The only spanner in the works appears to be the unmarried Frieda (Hila Feldman) who loves the family dearly, but also harbours jealousy and resentment that she is still without a match and terrified she will become an old maid. This, however, is not enough to spoil this time of celebration, prayer and song. Happiness abounds.

Sadly, into this bliss, tragedy of the most unexpected and devastating kind strikes. The family is faced with an emptiness and sorrow that is exacerbated by the conundrum of what to do about all the marriage plans in the works that have been seriously thrown out of whack by the calamitous events that have befallen them. And it is young, hopeful Shira who is faced with the greatest challenge of all - to maintain family purity, lineage and the very ties that bind - all of which are potentially convenient for everyone but herself and most of all, with the very real possibility that all her hopes and dreams will be forever altered, if not completely shattered.

Fill The Void becomes one of the most universal and moving of all love stories - rooted as it is in the notion of a greater good - sacrifice.


Burshtein's screenplay is both literate and passionate. She's provided herself with a first-rate template to direct a film of great power. Like the conservative community she trains her lens upon, she forces herself to stay within their world as closely as possible with mostly interior scenes, often in closeup and with a look that is warm, sumptuous, gorgeously composed and lit - all reflective of an insular world that beats on in spite of an outside secular and modern world. Her pacing is meticulous in its fluidity or rather, she seems in such complete control of the slow, deliberate nature of how life unfolds that we never feel like she's self-indulgently plodding along to maintain "reality", but instead creates a slow, delicate series of ebbs and flows that build to a crescendo of passion and emotion.

It is one of the few contemporary pieces of cinema that soars in ways the medium, at its core, has the potential to do when its exploited artistically in ways it seldom is - a medium that is more often squandered instead of being nurtured and valued for the great gifts it can bestow upon mankind.

Burshtein has created what might be one of our few modern masterpieces. Not a frame seems out of place, not a line of dialogue seems false, not a single performance achieves less than the miraculous.

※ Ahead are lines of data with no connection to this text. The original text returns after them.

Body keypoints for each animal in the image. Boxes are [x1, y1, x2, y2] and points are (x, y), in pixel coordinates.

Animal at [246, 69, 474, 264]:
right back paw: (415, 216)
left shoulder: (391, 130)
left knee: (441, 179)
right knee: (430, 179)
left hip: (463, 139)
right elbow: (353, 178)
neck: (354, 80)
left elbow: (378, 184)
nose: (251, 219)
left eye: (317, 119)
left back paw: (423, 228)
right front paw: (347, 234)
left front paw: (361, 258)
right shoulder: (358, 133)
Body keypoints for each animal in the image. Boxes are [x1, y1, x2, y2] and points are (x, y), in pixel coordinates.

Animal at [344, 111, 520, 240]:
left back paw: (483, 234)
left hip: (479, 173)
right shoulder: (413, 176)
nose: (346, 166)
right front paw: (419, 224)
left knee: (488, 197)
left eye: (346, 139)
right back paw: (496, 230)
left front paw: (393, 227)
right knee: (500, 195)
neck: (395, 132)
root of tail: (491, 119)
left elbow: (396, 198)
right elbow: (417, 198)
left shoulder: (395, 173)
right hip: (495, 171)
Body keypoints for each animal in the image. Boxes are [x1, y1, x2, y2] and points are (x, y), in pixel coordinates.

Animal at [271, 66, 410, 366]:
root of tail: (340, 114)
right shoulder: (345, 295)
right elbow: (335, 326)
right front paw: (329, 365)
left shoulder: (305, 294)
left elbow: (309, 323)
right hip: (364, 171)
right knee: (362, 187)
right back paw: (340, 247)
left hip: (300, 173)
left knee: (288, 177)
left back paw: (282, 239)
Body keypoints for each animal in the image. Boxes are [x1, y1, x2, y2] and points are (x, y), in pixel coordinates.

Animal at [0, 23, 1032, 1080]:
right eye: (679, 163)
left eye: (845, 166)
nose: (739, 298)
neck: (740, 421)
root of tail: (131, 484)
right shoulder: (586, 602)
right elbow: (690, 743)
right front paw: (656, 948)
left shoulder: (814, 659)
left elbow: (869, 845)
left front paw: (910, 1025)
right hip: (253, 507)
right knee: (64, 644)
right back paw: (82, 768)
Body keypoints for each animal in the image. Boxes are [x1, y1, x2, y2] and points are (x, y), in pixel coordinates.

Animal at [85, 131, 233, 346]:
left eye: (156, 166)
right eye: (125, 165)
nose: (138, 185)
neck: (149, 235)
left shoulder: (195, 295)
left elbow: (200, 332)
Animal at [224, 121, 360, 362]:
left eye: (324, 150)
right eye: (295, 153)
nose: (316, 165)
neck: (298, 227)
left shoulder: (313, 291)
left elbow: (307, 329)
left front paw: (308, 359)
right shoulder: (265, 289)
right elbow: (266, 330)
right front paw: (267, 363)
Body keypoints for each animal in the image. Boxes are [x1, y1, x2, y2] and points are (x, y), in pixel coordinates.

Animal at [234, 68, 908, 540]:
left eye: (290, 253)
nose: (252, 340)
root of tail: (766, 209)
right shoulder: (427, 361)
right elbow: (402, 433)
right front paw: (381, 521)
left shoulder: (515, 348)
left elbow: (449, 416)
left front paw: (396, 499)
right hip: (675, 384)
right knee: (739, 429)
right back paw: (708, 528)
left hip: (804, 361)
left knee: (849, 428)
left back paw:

Fill The Void does indeed fill a void. It's a movie we desperately need in these times - a film that explores both the pitfalls and joys of tradition, but at the same time, exposing how tradition can indeed be a beautiful part of existence when it is mediated and tempered by those, like the character of Shira, who allow the indomitability of her intellect, reason and spirit to seek what is ultimately her own happiness and fulfilment - one that is as inclusive of herself as it is of those around her.

Given that this is a film about a community in which marriage is the highest and holiest aspiration for women, Burshtein might have actually crafted one of the most feminist films in recent movie history. At its most basic level, though, it's a film so full of joy, sadness, humour and romance, that it puts most films about love, family and tradition to shame.

A masterpiece? I'd say so.

"Fill The Void" via Mongrel Media premieres at TIFF 2012.